## Try it
Where a line below holds the string "akhirnya", copy that line.
**** Material provided
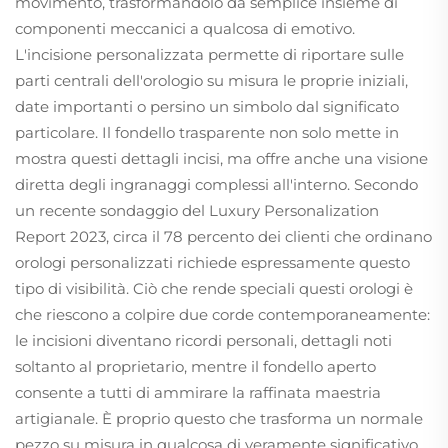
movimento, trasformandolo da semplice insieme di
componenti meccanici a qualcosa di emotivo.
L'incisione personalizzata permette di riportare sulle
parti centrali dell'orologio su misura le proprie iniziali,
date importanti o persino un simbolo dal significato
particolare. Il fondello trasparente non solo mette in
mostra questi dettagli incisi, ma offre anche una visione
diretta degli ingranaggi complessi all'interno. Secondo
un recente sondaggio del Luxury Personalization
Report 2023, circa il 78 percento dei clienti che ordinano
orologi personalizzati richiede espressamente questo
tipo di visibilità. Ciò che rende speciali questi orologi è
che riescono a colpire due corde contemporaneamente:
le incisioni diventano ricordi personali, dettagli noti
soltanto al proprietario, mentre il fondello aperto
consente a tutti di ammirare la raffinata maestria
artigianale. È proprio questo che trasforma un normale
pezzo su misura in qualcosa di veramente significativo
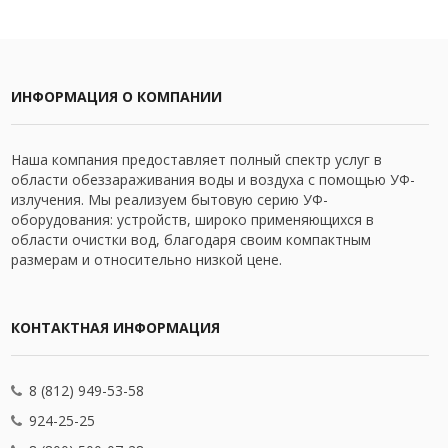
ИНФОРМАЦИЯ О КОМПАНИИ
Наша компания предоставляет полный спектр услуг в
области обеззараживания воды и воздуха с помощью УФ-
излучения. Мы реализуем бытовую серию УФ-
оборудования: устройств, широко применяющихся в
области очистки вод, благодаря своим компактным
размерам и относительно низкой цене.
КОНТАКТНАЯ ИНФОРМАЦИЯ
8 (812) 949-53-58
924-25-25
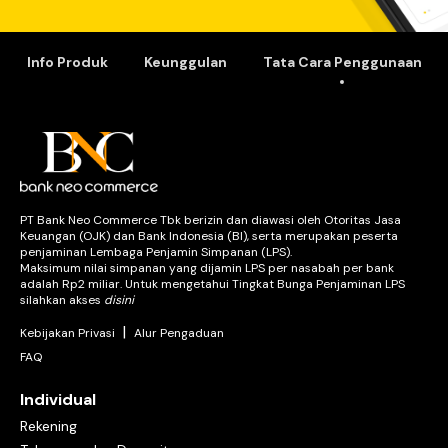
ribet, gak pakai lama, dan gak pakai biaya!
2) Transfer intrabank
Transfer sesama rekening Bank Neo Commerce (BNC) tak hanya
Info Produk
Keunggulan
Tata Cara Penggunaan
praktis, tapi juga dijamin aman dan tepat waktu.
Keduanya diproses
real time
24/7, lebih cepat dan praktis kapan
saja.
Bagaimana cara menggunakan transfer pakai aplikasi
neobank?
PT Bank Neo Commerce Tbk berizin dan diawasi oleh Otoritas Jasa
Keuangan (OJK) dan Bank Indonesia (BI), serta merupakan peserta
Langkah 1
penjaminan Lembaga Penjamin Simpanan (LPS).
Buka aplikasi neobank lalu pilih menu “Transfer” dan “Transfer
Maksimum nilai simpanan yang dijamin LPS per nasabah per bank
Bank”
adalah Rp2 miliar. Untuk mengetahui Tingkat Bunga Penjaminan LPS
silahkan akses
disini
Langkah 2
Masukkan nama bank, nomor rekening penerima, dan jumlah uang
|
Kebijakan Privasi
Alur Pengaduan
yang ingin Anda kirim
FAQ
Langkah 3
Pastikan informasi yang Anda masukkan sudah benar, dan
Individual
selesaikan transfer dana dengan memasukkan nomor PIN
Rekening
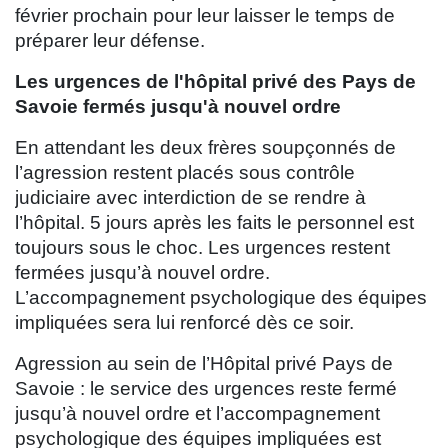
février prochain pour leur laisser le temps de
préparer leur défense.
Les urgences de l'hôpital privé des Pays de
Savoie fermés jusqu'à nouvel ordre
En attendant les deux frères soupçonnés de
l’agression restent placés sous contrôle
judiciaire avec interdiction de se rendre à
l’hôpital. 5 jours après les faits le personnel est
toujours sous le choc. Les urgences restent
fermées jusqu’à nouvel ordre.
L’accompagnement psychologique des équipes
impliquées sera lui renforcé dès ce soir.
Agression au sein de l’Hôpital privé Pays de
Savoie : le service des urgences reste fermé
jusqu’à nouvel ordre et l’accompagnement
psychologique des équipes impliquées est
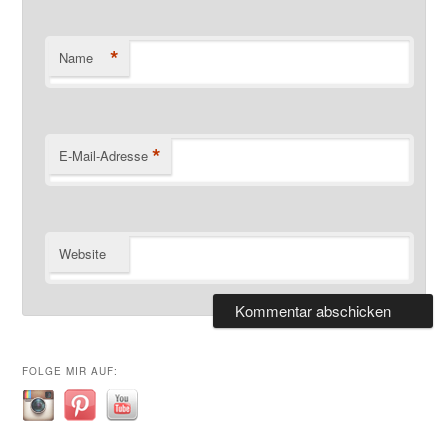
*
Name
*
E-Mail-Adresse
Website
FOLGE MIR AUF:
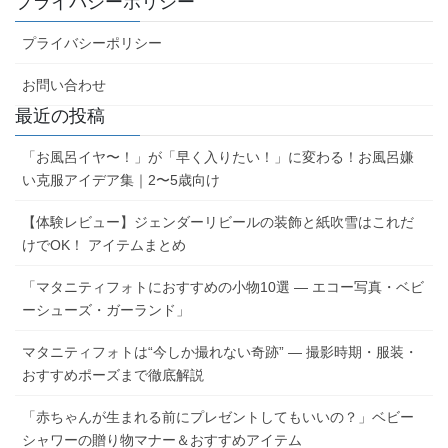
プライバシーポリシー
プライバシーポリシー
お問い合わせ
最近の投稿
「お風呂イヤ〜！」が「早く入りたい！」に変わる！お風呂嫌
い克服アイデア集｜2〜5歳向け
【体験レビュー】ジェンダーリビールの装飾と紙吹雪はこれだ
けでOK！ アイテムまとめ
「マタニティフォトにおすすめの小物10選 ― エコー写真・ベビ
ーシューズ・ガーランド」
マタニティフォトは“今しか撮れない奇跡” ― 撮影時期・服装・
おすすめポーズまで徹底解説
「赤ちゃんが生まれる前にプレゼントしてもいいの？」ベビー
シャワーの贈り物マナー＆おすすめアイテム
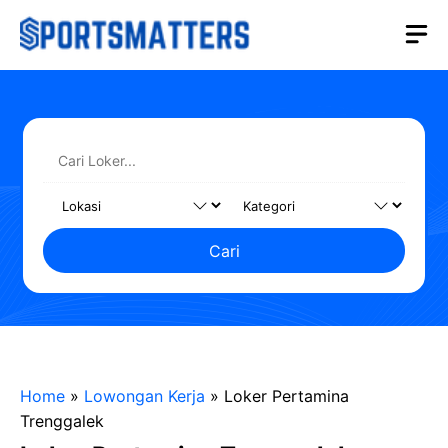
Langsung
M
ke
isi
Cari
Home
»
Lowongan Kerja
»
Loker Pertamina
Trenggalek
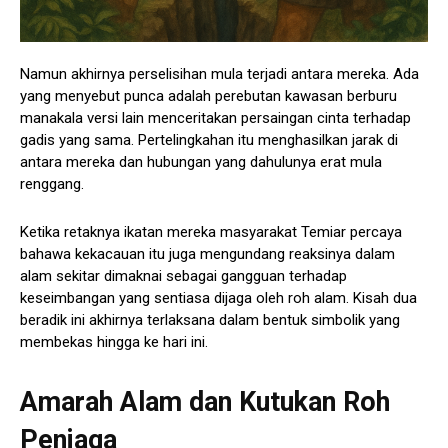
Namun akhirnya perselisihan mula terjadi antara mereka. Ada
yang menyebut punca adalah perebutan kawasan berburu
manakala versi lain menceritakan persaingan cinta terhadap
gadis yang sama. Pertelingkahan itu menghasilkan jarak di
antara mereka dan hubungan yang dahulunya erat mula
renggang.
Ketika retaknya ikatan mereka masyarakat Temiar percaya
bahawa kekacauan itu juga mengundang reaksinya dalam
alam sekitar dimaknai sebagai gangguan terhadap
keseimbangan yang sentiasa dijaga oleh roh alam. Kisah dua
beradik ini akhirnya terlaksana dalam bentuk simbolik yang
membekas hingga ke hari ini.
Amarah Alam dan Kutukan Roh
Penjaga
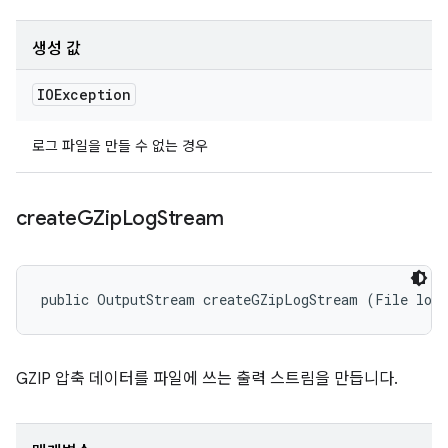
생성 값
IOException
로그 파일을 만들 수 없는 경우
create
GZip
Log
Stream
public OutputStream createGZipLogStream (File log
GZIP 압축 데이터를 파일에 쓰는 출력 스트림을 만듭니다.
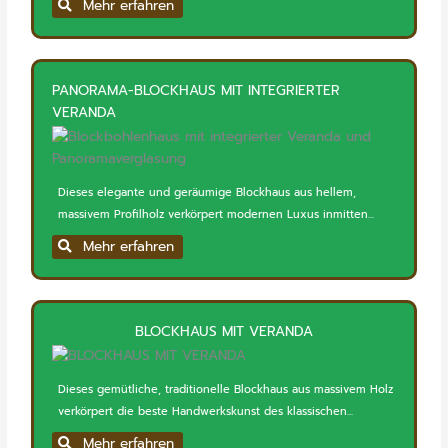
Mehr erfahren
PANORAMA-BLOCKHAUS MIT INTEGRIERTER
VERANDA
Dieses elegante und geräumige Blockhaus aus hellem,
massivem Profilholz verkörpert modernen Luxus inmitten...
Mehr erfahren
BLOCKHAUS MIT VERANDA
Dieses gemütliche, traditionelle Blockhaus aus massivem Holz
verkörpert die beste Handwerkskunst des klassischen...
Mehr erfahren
********
**** Material provided
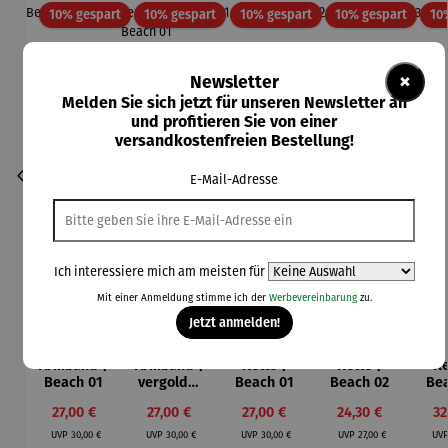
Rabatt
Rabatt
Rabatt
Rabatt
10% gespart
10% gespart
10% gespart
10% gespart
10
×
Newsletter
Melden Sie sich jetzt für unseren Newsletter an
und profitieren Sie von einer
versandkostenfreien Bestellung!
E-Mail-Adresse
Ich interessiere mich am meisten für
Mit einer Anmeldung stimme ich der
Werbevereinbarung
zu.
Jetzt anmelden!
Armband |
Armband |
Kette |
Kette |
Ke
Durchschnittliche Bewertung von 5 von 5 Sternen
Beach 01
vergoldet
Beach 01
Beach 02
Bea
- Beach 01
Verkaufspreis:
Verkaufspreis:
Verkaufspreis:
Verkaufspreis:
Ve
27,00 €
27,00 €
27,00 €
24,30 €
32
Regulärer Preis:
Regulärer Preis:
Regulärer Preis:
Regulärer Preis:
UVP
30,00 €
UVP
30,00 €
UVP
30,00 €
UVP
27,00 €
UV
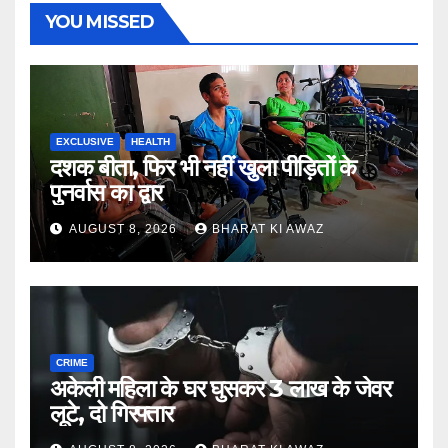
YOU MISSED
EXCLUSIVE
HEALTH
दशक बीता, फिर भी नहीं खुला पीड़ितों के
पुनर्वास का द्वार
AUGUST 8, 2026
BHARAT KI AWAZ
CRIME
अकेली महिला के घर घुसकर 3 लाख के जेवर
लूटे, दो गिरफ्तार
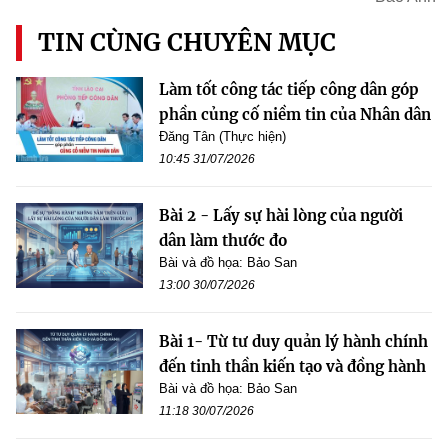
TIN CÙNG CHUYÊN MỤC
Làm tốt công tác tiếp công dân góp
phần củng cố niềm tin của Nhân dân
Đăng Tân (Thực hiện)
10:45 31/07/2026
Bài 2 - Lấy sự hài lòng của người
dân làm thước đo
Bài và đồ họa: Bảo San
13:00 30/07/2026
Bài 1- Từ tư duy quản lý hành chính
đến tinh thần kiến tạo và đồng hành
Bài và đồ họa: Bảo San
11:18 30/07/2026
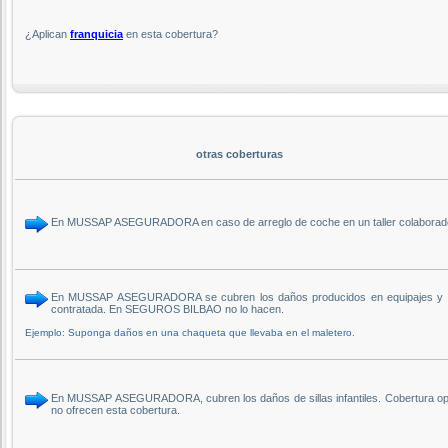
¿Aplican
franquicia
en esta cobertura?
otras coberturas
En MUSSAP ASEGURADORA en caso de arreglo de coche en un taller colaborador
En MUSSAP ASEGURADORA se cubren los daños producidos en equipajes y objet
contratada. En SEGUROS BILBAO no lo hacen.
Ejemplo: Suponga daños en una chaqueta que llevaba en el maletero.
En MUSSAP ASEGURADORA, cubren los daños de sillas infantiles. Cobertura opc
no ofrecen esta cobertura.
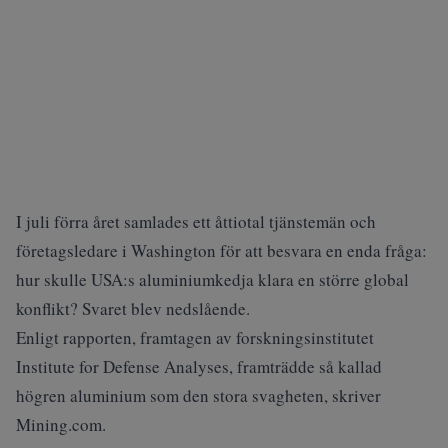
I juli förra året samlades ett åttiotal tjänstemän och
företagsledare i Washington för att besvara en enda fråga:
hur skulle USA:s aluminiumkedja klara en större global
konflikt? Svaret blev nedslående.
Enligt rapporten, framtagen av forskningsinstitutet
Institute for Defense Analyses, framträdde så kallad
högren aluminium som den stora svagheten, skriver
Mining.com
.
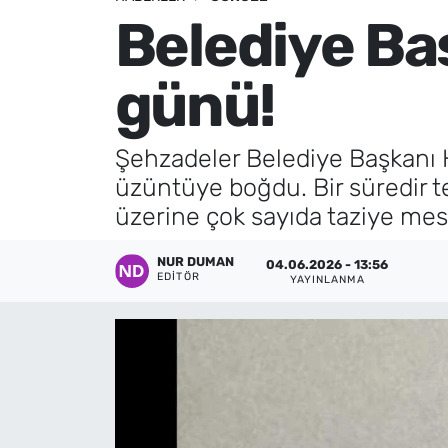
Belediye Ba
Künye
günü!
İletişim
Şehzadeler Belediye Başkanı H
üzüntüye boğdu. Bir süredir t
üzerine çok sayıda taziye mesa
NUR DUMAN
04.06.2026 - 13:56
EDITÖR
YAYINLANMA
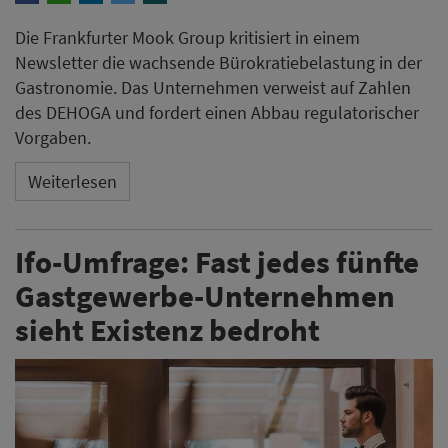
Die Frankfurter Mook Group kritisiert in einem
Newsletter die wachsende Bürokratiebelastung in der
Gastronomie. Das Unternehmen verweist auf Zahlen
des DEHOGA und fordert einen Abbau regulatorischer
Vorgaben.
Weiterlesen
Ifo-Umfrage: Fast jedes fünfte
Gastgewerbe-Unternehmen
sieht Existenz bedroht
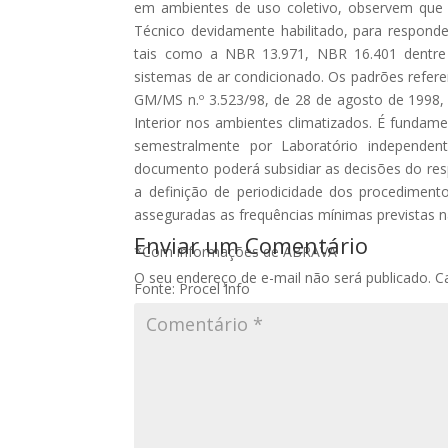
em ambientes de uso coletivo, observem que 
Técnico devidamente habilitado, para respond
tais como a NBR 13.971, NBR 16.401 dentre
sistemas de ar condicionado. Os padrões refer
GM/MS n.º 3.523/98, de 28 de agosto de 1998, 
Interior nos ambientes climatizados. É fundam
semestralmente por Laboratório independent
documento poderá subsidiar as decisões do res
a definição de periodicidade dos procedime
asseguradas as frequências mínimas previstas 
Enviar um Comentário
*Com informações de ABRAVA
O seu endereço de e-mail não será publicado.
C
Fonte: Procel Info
********
**** Material provided
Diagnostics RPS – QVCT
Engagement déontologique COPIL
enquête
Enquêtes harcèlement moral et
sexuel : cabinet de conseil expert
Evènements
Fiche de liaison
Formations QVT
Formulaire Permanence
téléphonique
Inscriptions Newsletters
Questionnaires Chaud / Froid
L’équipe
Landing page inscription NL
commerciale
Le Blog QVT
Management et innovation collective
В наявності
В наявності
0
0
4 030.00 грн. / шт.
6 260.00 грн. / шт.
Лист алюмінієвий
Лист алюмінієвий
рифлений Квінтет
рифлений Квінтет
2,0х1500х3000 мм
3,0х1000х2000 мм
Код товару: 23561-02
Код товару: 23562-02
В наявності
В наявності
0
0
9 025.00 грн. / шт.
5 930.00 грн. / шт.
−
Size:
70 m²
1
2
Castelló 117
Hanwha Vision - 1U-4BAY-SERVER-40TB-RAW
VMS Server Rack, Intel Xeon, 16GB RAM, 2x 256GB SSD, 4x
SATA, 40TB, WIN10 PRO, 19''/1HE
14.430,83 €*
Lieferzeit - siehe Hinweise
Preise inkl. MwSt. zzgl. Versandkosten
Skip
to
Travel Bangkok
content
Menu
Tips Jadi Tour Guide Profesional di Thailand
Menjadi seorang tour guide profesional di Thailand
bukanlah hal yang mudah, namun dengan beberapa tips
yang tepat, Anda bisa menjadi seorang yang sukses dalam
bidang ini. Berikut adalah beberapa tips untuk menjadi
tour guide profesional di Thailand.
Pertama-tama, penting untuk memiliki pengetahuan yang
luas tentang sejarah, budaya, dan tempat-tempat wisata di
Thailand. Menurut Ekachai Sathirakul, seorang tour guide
********
## Answer section
Namun akhirnya perselisihan mula terjadi antara mereka. Ada
beradik ini akhirnya terlaksana dalam bentuk simbolik yang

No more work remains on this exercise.